Palmieri has played many pianos over the years, but he currently favors aYamaha AvantGrand N3. “I can’t play an acoustic piano live, because you can’t amplify it enough to cut through the band without getting feedback,” he says. “So I’ve got to have a Yamaha N3. It’s like a small grand, but it’s electric. I like its percussive sound, because piano is a percussion instrument. It’s my favorite instrument to play now.”

Some 65 years after his first professional gigs, Palmieri continues to tour, record, and teach at Rutgers University. He’s also preparing his next album: a tribute to Iraida Palmieri, his recently deceased wife of 60 years.

“I’m dedicating it to her,” he says. “I’m calling it La Luz Mayor—‘My major light.’ The music goes back to the roots of what doesn’t exist anymore. Our genre is in a disastrous state. It’s the saddest part of my life, a dismal feeling in my heart and soul. The only thing I can do about it is record the way it’s supposed to be done.” The disc will feature surviving greats from the genre’s golden era, as well as guitarist Carlos Santana.

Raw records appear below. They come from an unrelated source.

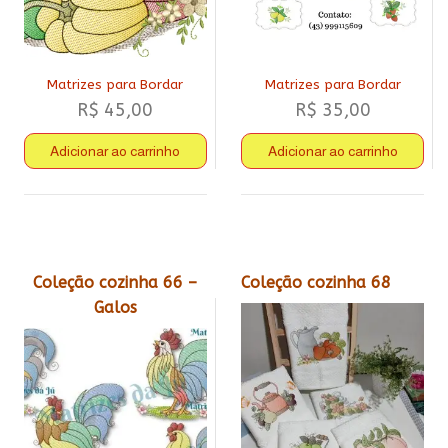
Matrizes para Bordar
Matrizes para Bordar
R$
45,00
R$
35,00
Adicionar ao carrinho
Adicionar ao carrinho
Coleção cozinha 66 –
Coleção cozinha 68
Galos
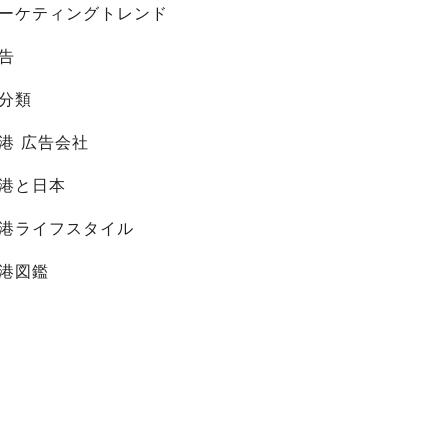
ーケティングトレンド
告
分類
港 広告会社
港と日本
港ライフスタイル
港図鑑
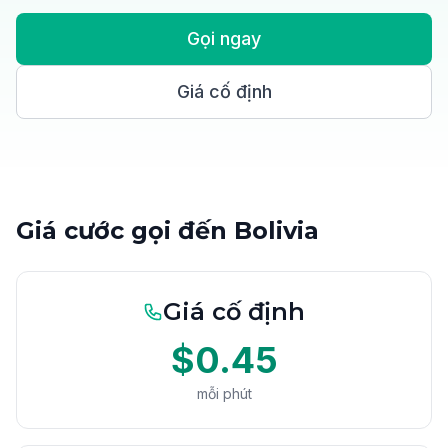
Gọi ngay
Giá cố định
Giá cước gọi đến Bolivia
Giá cố định
$0.45
mỗi phút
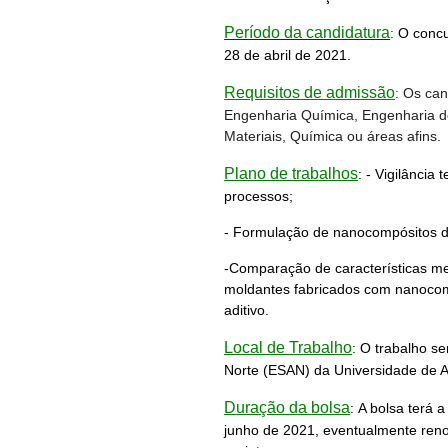
Período da candidatura
:
O concu
28 de abril de 2021.
Requisitos de admissão
: Os ca
Engenharia Química, Engenharia d
Materiais, Química ou áreas afins.
Plano de trabalhos
:
- Vigilância 
processos;
- Formulação de nanocompósitos de
-Comparação de características m
moldantes fabricados com nanocomp
aditivo.
Local de Trabalho
:
O trabalho se
Norte (ESAN) da Universidade de A
Duração da bolsa
:
A bolsa terá a
junho de 2021, eventualmente reno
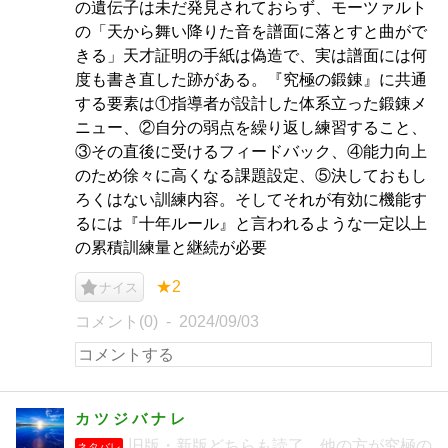
の遺伝子は未だ発見されておらず、モーツァルト
の「天から舞い降りた音を譜面に落とすと曲がで
きる」天才証明の手紙は偽造で、実は譜面には何
度も書き直した跡がある。『究極の鍛錬』に共通
する要素は①指導者が設計した体系立った鍛錬メ
ニュー、②自分の弱点を繰り返し練習すること、
③その直後に受けるフィードバック、④能力向上
のため徐々に高くなる課題設定、⑤決しておもし
ろくはない訓練内容。そしてそれが有効に機能す
るには『十年ルール』と言われるような一定以上
の累積訓練量と継続が必要
★2
ナイス
コメント(0)
2024/09/03
カ ツ ジ バ ナ レ
旧版・新版どちらも読了。他の方が究極の
ネタバレ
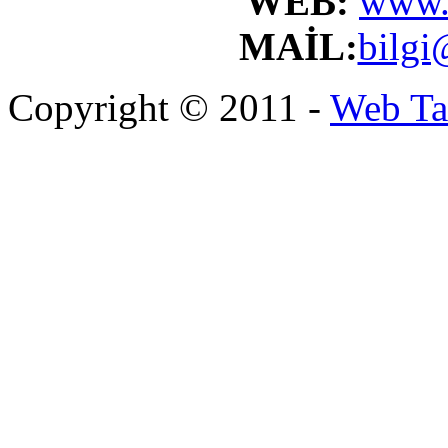
WEB:
www.
MAİL:
bilgi
Copyright © 2011 -
Web Ta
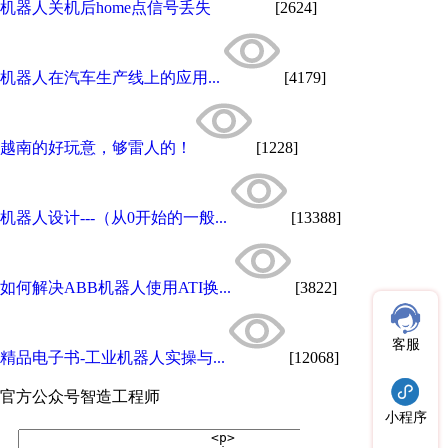
机器人关机后home点信号丢失
[2624]
机器人在汽车生产线上的应用...
[4179]
越南的好玩意，够雷人的！
[1228]
机器人设计---（从0开始的一般...
[13388]
如何解决ABB机器人使用ATI换...
[3822]
客服
精品电子书-工业机器人实操与...
[12068]
官方公众号
智造工程师
小程序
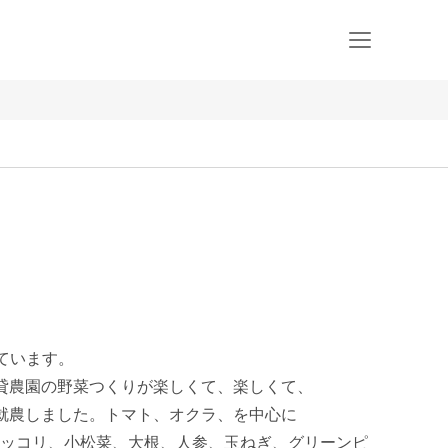
ています。

貸農園の野菜つくりが楽しくて、楽しくて、

就農しました。トマト、オクラ、を中心に

ッコリ、小松菜、大根、人参、玉ねぎ、グリーンピ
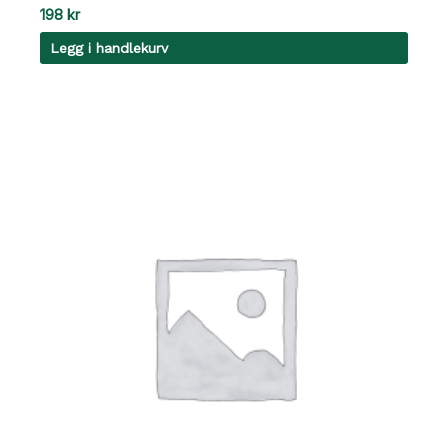
198
kr
Legg i handlekurv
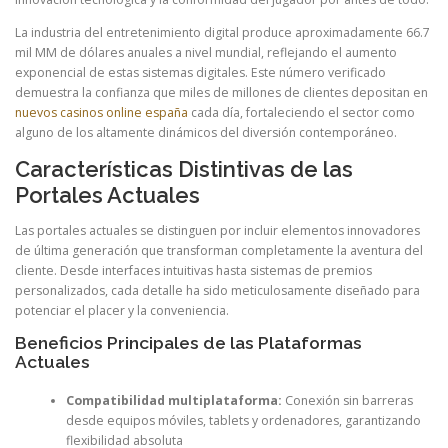
La industria del entretenimiento digital produce aproximadamente 66.7
mil MM de dólares anuales a nivel mundial, reflejando el aumento
exponencial de estas sistemas digitales. Este número verificado
demuestra la confianza que miles de millones de clientes depositan en
nuevos casinos online españa
cada día, fortaleciendo el sector como
alguno de los altamente dinámicos del diversión contemporáneo.
Características Distintivas de las
Portales Actuales
Las portales actuales se distinguen por incluir elementos innovadores
de última generación que transforman completamente la aventura del
cliente. Desde interfaces intuitivas hasta sistemas de premios
personalizados, cada detalle ha sido meticulosamente diseñado para
potenciar el placer y la conveniencia.
Beneficios Principales de las Plataformas
Actuales
Compatibilidad multiplataforma:
Conexión sin barreras
desde equipos móviles, tablets y ordenadores, garantizando
flexibilidad absoluta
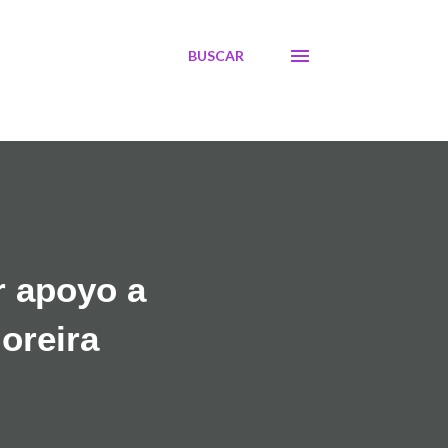
BUSCAR
r apoyo a
oreira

Despite his grave assessment of lightweight Latin music, Palmieri’s passion for the real stuff still burns. “You have to live this music,” he declares. “You have to love it. It’s the pulse of my life. Latin jazz combines the highest harmonic structures of jazz with the world’s most exciting rhythmic patterns, the ones from Africa filtered through Cuba. I don’t guess I’m going to excite you with my music and my band—I know it.”